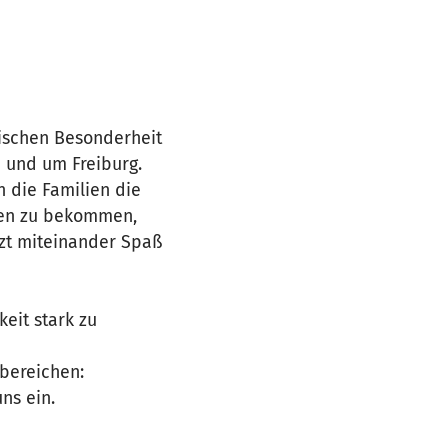
tischen Besonderheit
n und um Freiburg.
 die Familien die
ngen zu bekommen,
tzt miteinander Spaß
eit stark zu
bereichen:
ns ein.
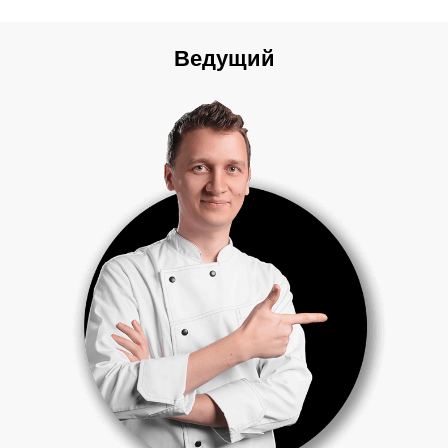
Ведущий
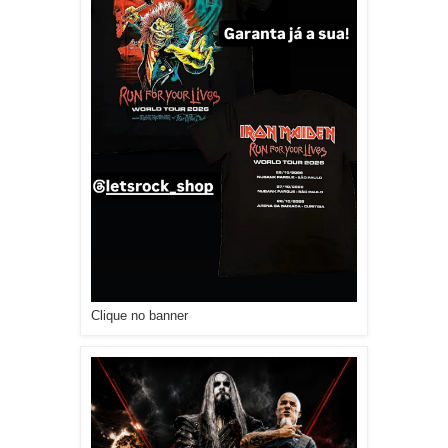
Clique no banner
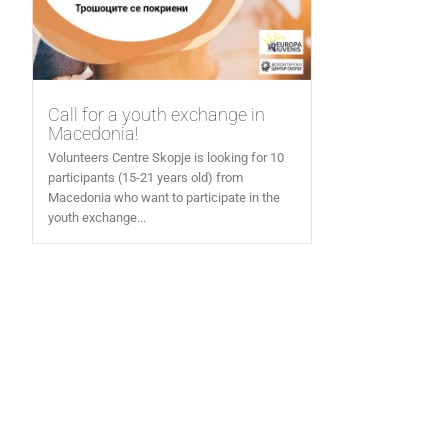
Call for a youth exchange in
Macedonia!
Volunteers Centre Skopje is looking for 10
participants (15-21 years old) from
Macedonia who want to participate in the
youth exchange...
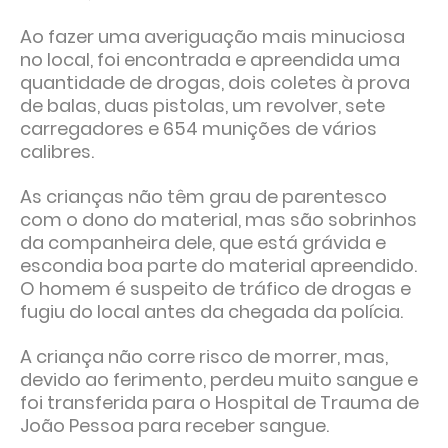
Ao fazer uma averiguação mais minuciosa
no local, foi encontrada e apreendida uma
quantidade de drogas, dois coletes à prova
de balas, duas pistolas, um revolver, sete
carregadores e 654 munições de vários
calibres.
As crianças não têm grau de parentesco
com o dono do material, mas são sobrinhos
da companheira dele, que está grávida e
escondia boa parte do material apreendido.
O homem é suspeito de tráfico de drogas e
fugiu do local antes da chegada da polícia.
A criança não corre risco de morrer, mas,
devido ao ferimento, perdeu muito sangue e
foi transferida para o Hospital de Trauma de
João Pessoa para receber sangue.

Required action: Because pictures are not wanted, give every entry above again exactly without them.

Task answer:
tischen Besonderheit
n und um Freiburg.
 die Familien die
ngen zu bekommen,
tzt miteinander Spaß
eit stark zu
bereichen:
ns ein.
Ведущий
Clique no banner
Call for a youth exchange in
Macedonia!
Volunteers Centre Skopje is looking for 10
participants (15-21 years old) from
Macedonia who want to participate in the
youth exchange...
Ao fazer uma averiguação mais minuciosa
no local, foi encontrada e apreendida uma
quantidade de drogas, dois coletes à prova
de balas, duas pistolas, um revolver, sete
carregadores e 654 munições de vários
calibres.
As crianças não têm grau de parentesco
com o dono do material, mas são sobrinhos
da companheira dele, que está grávida e
escondia boa parte do material apreendido.
O homem é suspeito de tráfico de drogas e
fugiu do local antes da chegada da polícia.
A criança não corre risco de morrer, mas,
devido ao ferimento, perdeu muito sangue e
foi transferida para o Hospital de Trauma de
João Pessoa para receber sangue.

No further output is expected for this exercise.